* [What is expected] Pull out the lines of the records that run from the line with "閲覧履歴がありません。まずは求人を閲覧しましょ" through the last line of the records, and reproduce them without any changes.

Collection entries
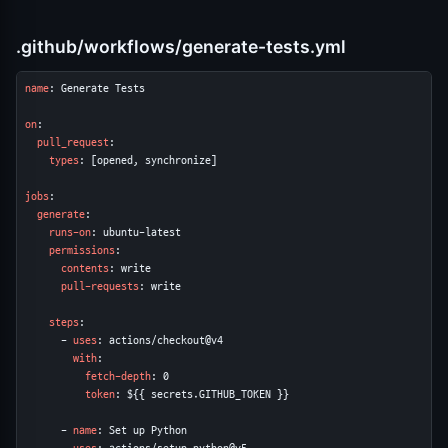
.github/workflows/generate-tests.yml
name
: Generate Tests

on
:

pull_request
:

types
: [opened, synchronize]

jobs
:

generate
:

runs-on
: ubuntu-latest

permissions
:

contents
: write

pull-requests
: write

steps
:

      - 
uses
: actions/checkout@v4

with
:

fetch-depth
: 0

token
: ${{ secrets.GITHUB_TOKEN }}

      - 
name
: Set up Python
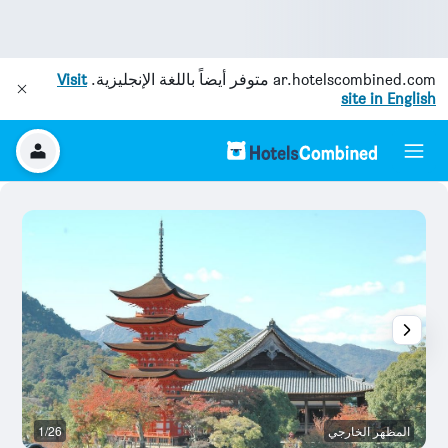
ar.hotelscombined.com
متوفر أيضاً باللغة الإنجليزية.
Visit
site in English
المظهر الخارجي
1/26
ال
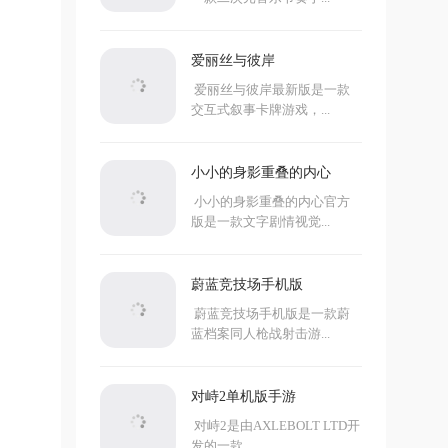
爱丽丝与彼岸
爱丽丝与彼岸最新版是一款
交互式叙事卡牌游戏，...
小小的身影重叠的内心
小小的身影重叠的内心官方
版是一款文字剧情视觉...
蔚蓝竞技场手机版
蔚蓝竞技场手机版是一款蔚
蓝档案同人枪战射击游...
对峙2单机版手游
对峙2是由AXLEBOLT LTD开
发的一款...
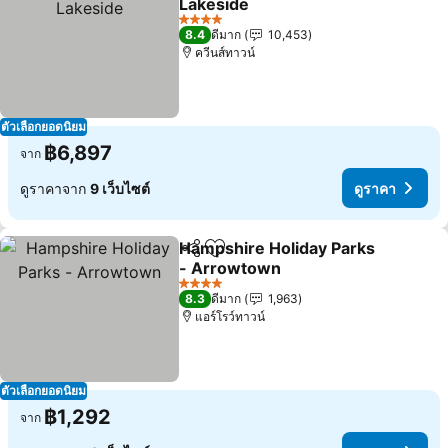
Lakeside
ดูราคา
4 ดาว
8.4
ดีมาก
10,453
ควีนส์ทาวน์
ตัวเลือกยอดนิยม
฿6,897
จาก
ดูราคาจาก
9 เว็บไซต์
ดูราคา
Hampshire Holiday Parks
แชร์
เพิ่มในรายการโปรด
- Arrowtown
ดูราคา
4 ดาว
8.3
ดีมาก
1,963
แอร์โรว์ทาวน์
ตัวเลือกยอดนิยม
฿1,292
จาก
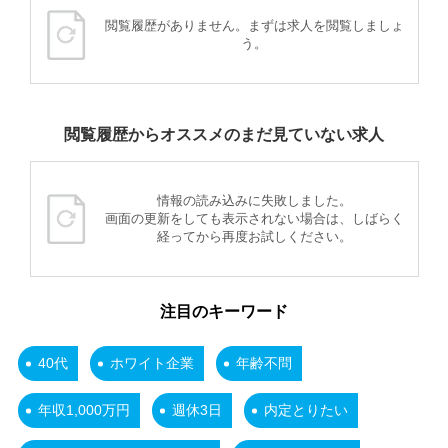
閲覧履歴がありません。まずは求人を閲覧しましょ
う。
閲覧履歴からオススメのまだ見ていない求人
情報の読み込みに失敗しました。
画面の更新をしても表示されない場合は、しばらく
経ってから再度お試しください。
注目のキーワード
40代
ホワイト企業
年齢不問
年収1,000万円
週休3日
内定とりたい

* [Written reply]
閲覧履歴がありません。まずは求人を閲覧しましょ
う。
閲覧履歴からオススメのまだ見ていない求人
情報の読み込みに失敗しました。
画面の更新をしても表示されない場合は、しばらく
経ってから再度お試しください。
注目のキーワード
40代
ホワイト企業
年齢不問
年収1,000万円
週休3日
内定とりたい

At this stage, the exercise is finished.